1906 DELAGE TYPE B REAR-ENTRANCE TONNEAU
Registration No. Not Registered.
Car No. 4
Engine No. 18819
Red with varnished wood body and mudguards.
Engine:De Dion Bouton single cylinder, 699 cc, with automatic inlet valve; Gearbox: 3-speed and reverse; Suspension: semi-elliptic front and rear; Brakes: rear wheels and transmission. Right hand drive.
Louis Delage was an engineering graduate who became head of Peugeot's testing and research department before leaving in 1905 to set up, with limited capital, his own company in Levallois-Perrot, a suburb to the north-west of Paris. With Delage from Peugeot came Augustin Legros and together they designed a neat small car, using a De Dion Bouton single-cylinder engine in a shaft-drive chassis that featured an attractively shaped radiator.
It is unlikely that any cars were sold in 1905 but for 1906 the Type B was produced, having the same chassis as the preceding Type A (of which only a handful were made) but with a smaller engine. This was initially a 5 cv (½-litre) unit, but the more familiar 6 hp De Dion Bouton engine soon became the standard fitting. The well known British importer of Peugeot cars, Charles Friswell, added these Delage vehicles to his agency, rather cheekily selling the Type B as the 'Baby Friswell'. As Louis Delage was struggling to make ends meet at this time he was probably pleased with sales, however obtained.

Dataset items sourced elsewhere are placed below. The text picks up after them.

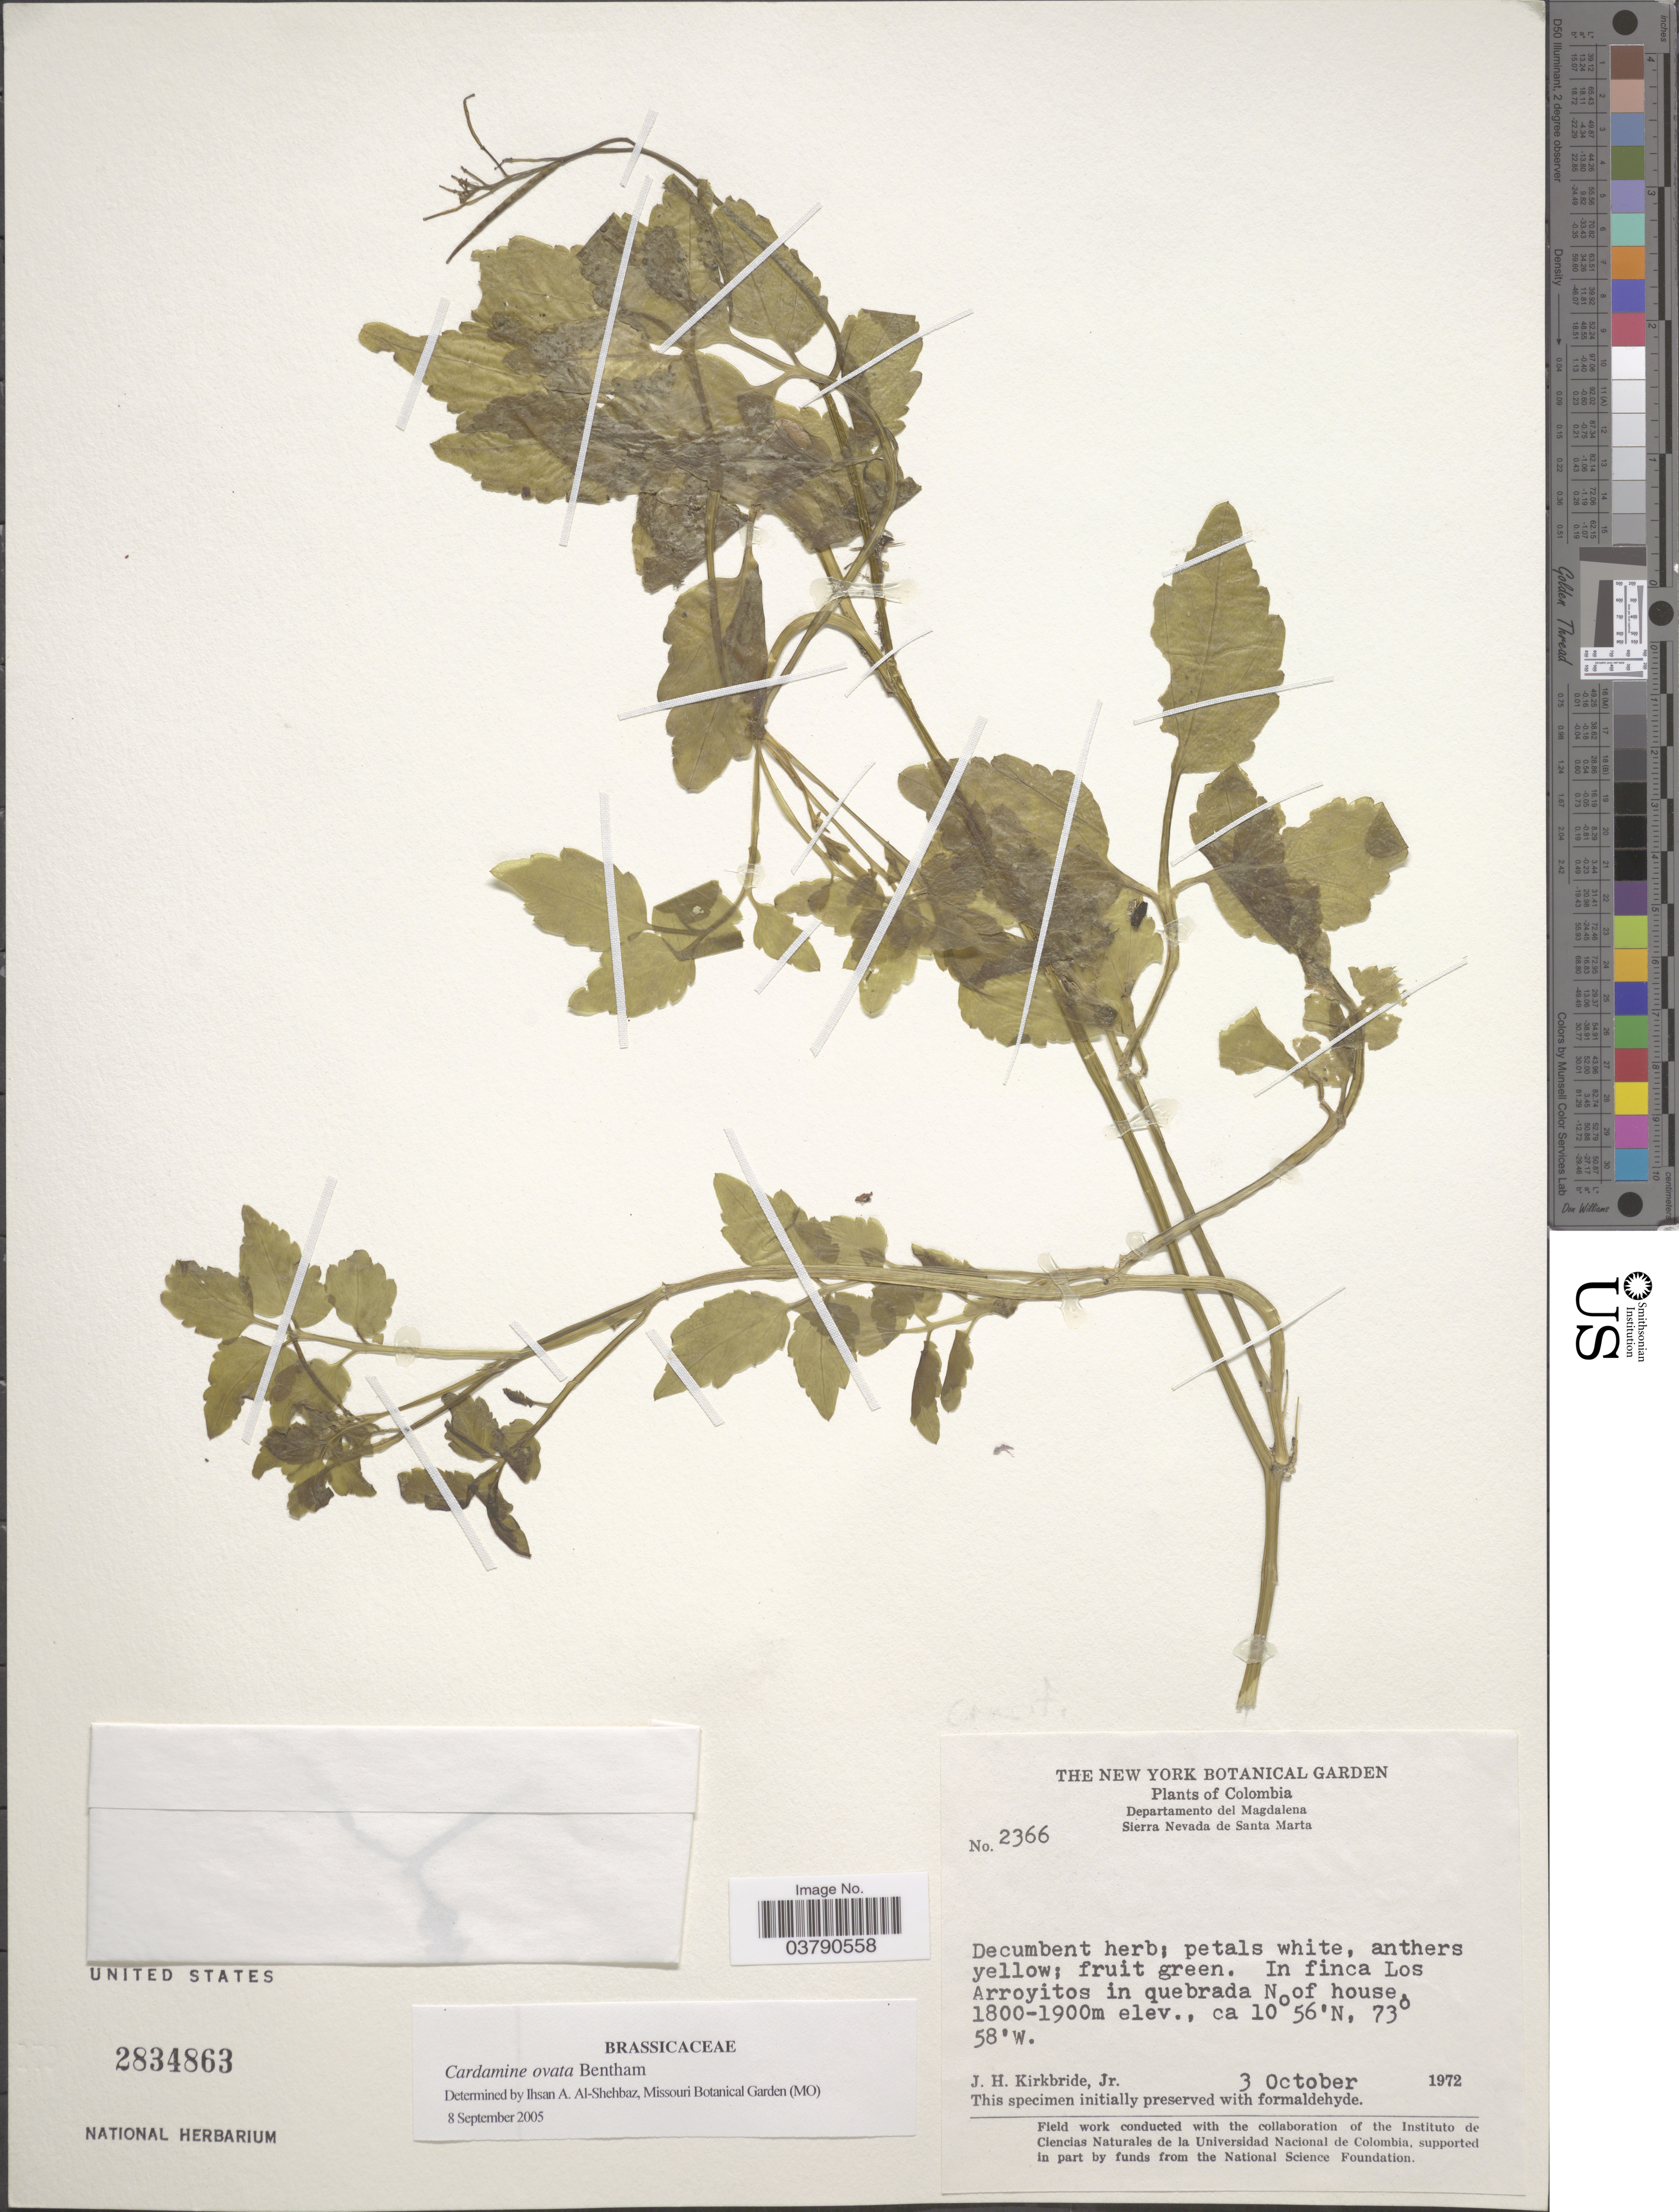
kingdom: Plantae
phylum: Tracheophyta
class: Magnoliopsida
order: Brassicales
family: Brassicaceae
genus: Cardamine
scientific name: Cardamine ovata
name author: Benth.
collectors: J. H. Kirkbride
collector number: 2366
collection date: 1972-10-03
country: Colombia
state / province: Magdalena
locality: Departamento del Magdalena Sierra Nevada de Santa Marta; In finca Los Arroyitos in quebrada N of house.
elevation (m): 1800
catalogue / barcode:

To promote his cars Delage commenced racing his products at the earliest opportunity, entering two cars in the 1906 Coupe de Voiturettes. This gruelling event consisted of 960 miles of eliminating trials run over six days (during which one of the Delages was eliminated in a crash) and for those that lasted the course a straightforward race of 140 miles on the final day. The surviving Delage came home second just 5 minutes behind the winning Sizaire-Naudin (which had a larger engine) at an average speed of 34.2 mph. The only difference between the racing car and the standard product was a 9 hp De Dion Bouton engine under the bonnet, thus demostrating the soundness of the basic design.
This example of the Delage Type B has a 6 hp De Dion Bouton engine. The steel chassis is fitted with a most attractive four seat rear-entrance tonneau body by coachbuilders Kreff & Heckenbenner of Neuilly-sur-Seine, made just down the road from the Delage works.
Whilst this car has not been used for a number of years, without too much work it should be ready to take to the road again. Of proven design and with one one of the best engines of the period it is a delightful little motor car. It could well be the earliest surviving Delage, a make that went on to obtain acclaim for both its production and racing cars in the years that followed.